> Extracted text
_____

Friday, May 14, 2021

Entropic Melodies

"The law that entropy always increases holds, I think, the supreme position among the laws of Nature. If someone points out to you that your pet theory of the universe is in disagreement with Maxwell's equations - then so much the worse for Maxwell's equations. If it is found to be contradicted by observation - well, these experimentalists do bungle things sometimes. But if your theory is found to be against the Second Law of Thermodynamics I can give you no hope; there is nothing for it to collapse in deepest humiliation."

Arthur Stanley Eddington (1882 - 1944)

Postscript. One of the first major publications that some of my work was featured in was Black & White magazine, way back in issue #41 (Feb 2006). The images were from what I called my "entropic melody" series. But the "melody" part applies equally to the images (as in "living melodies of otherwise visibly decaying parts") as it does to the - still ongoing - process of creating them (on a vastly different space and time scale). Though I like to think of my "synesthetic landscape" series as my longest "in progress" portfolio, the truth is that - having started "only" in 2009 - it takes a back seat to something I believe I'll never tire of: finding "life" in lifelessness. And so, on a recent "long weekend" vacation with my wife and youngest son (also a photographer), and armed with this spur-of-the-moment self-reflection, I found my eye and lens trained not (entirely) on the natural beauty in the West Jefferson area of North Carolina (of which there is plenty to be had, to be sure!), but rather on the regions' splendors of human-created and now neglected decaying beauty. Looking over the 30 or so "keeper shots" I returned home with, no less than 25 of them are of nothing but "withered but beautifully decrepit" sentinels - and occasional palimpsests - of  times past. And, for the photographer, a glimpse of a longer-term "melody" playing out in an always evolving aesthetic landscape. I will be featuring a few of my favorites from this short-much-too-short trip in the coming days.

_____

> Dataset content
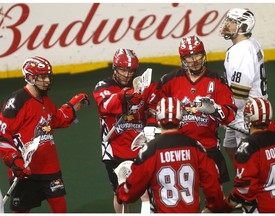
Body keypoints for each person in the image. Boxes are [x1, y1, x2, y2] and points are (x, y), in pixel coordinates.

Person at [0, 56, 90, 213]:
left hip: (50, 167)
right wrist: (15, 161)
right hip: (25, 170)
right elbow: (2, 135)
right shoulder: (17, 101)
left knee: (60, 208)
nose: (47, 80)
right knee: (21, 211)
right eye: (42, 76)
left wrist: (73, 106)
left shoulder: (45, 99)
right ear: (29, 77)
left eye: (48, 76)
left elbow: (57, 119)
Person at [148, 35, 236, 184]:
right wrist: (152, 127)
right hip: (178, 147)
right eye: (189, 56)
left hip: (208, 147)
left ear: (204, 54)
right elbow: (152, 107)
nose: (194, 60)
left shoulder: (217, 81)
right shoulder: (169, 80)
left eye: (197, 54)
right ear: (182, 58)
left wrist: (215, 110)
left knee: (216, 195)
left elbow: (230, 114)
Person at [116, 97, 226, 213]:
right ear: (181, 117)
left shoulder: (149, 150)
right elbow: (213, 184)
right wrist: (214, 207)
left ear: (158, 118)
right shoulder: (196, 147)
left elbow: (130, 193)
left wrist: (121, 191)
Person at [92, 48, 157, 213]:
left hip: (139, 146)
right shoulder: (103, 86)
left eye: (130, 70)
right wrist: (125, 95)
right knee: (121, 194)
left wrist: (150, 124)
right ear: (114, 68)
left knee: (146, 194)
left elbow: (152, 109)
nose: (127, 74)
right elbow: (105, 105)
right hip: (114, 149)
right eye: (123, 69)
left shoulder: (143, 86)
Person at [220, 8, 268, 163]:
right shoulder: (250, 43)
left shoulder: (242, 51)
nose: (227, 24)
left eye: (232, 22)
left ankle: (246, 183)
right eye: (228, 20)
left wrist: (222, 112)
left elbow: (240, 96)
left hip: (247, 113)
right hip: (249, 107)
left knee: (248, 158)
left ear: (243, 27)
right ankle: (242, 176)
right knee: (229, 145)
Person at [223, 97, 275, 213]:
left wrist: (227, 204)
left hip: (263, 207)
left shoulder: (249, 148)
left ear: (248, 118)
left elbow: (245, 189)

_____

> What to work on
A: According to the blog post, which magazine issue was one of the first major publications to feature the author's work?
B: Copy the blog post word for word from "Entropic Melodies" to "Eddington (1882 - 1944)".

> Responses in order
A: Black & White magazine, issue #41 (Feb 2006).

B:
Entropic Melodies

"The law that entropy always increases holds, I think, the supreme position among the laws of Nature. If someone points out to you that your pet theory of the universe is in disagreement with Maxwell's equations - then so much the worse for Maxwell's equations. If it is found to be contradicted by observation - well, these experimentalists do bungle things sometimes. But if your theory is found to be against the Second Law of Thermodynamics I can give you no hope; there is nothing for it to collapse in deepest humiliation."

Arthur Stanley Eddington (1882 - 1944)